▶ _WORK INSTRUCTIONS_:
1 - From the piece on the Delhi Police bomb squad, retype the part that opens with the words containing "He says the" and closes with "from the government.".
2 - Translate this sentence from the piece on the Delhi Police bomb squad into Spanish: "Most of the time highly trained sniffer dogs identify the suspicious object and the bomb disposal team then works on it with remotely operated vehicles and other equipment."

Checking out live improvised explosive devices is not an easy task. “It needs a lot of courage, disciple, training and perfection. People’s lives are at risk,” says sub-inspector Jasbir Singh. He is posted with the bomb squad of the crime branch of Delhi Police.
When a bomb squad team gets a call about a suspicious object that “looks like a bomb”, its members rush to the spot. And till the time the object is not verified, they take it to be a live bomb.
During their early days with the squad, their hands would tremble, they would sweat and they would be scared. But gradually, after a few encounters, bomb squad members overcome fear.
“During the initial days, despite taking all precautionary measures, we used to get scared at the spot. We are also human beings. But over time, we have got used to it,” says Singh.
Under the guidance of the army and National Security Guard veterans, police officials learn to defuse bombs and operate bomb disposal robots. Head constable Tej Vir Singh says during training, they were conscious of the fact that they were dealing with dummy bombs. “But when you get into a real situation, it is a totally different thing,” he says.
Other team members say the best thing about training is that one can make a mistake and walk away. But in a real-life situation it is different. “You can’t make mistakes,” he reminds.
“You never know what is hidden or what is the bomb composition with bare eyes. One has to deal with it and there is only a limited time frame,” says Singh about real-life situations.
Most of the time highly trained sniffer dogs identify the suspicious object and the bomb disposal team then works on it with remotely operated vehicles and other equipment.
“Truly speaking, no bomb disposal squad has had to use bare hands even once to defuse bombs. If an improvised explosive device is detected, we use various gadgets to defuse or dispose it,” says inspector Kuldeep Malik, who heads the crime branch bomb disposal squad.
He says the job is not as glamorous as it is depicted. “You will only have one take in real life and there is no second chance,” says Singh.
Squad members say it their duty, and they have to perform it whether they like it or not. But being in Delhi Police bomb squad does make them feel proud at times.
They have their grievances and demand more attention from the government.
“Our lives are at risk when we are in the forefront. The lawmakers should at least give us a risk allowance, which bomb squad teams in other security agencies get. It will motivate us a lot.”
Whatever their grouses, they believe in their job. And they believe that people serving with the bomb squads of the Indian Army and National Security Guard are at par with those in any agency in the world.

▶ _DATA EXCERPTS_:
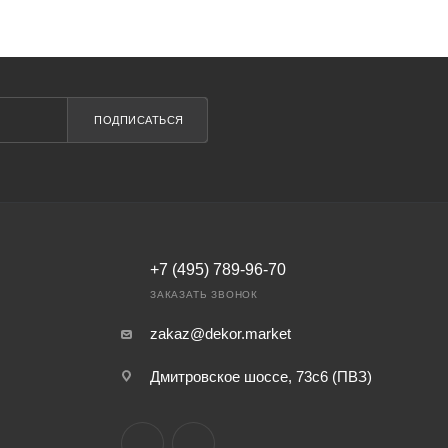
ПОДПИСАТЬСЯ
+7 (495) 789-96-70
ЗАКАЗАТЬ ЗВОНОК
zakaz@dekor.market
Дмитровское шоссе, 73с6 (ПВЗ)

▶ _SOLUTIONS BY TASK_:
1 -
He says the job is not as glamorous as it is depicted. “You will only have one take in real life and there is no second chance,” says Singh.
Squad members say it their duty, and they have to perform it whether they like it or not. But being in Delhi Police bomb squad does make them feel proud at times.
They have their grievances and demand more attention from the government.

2 - La mayoría de las veces, perros rastreadores altamente entrenados identifican el objeto sospechoso y luego el equipo de desactivación de bombas trabaja en él con vehículos operados a distancia y otros equipos.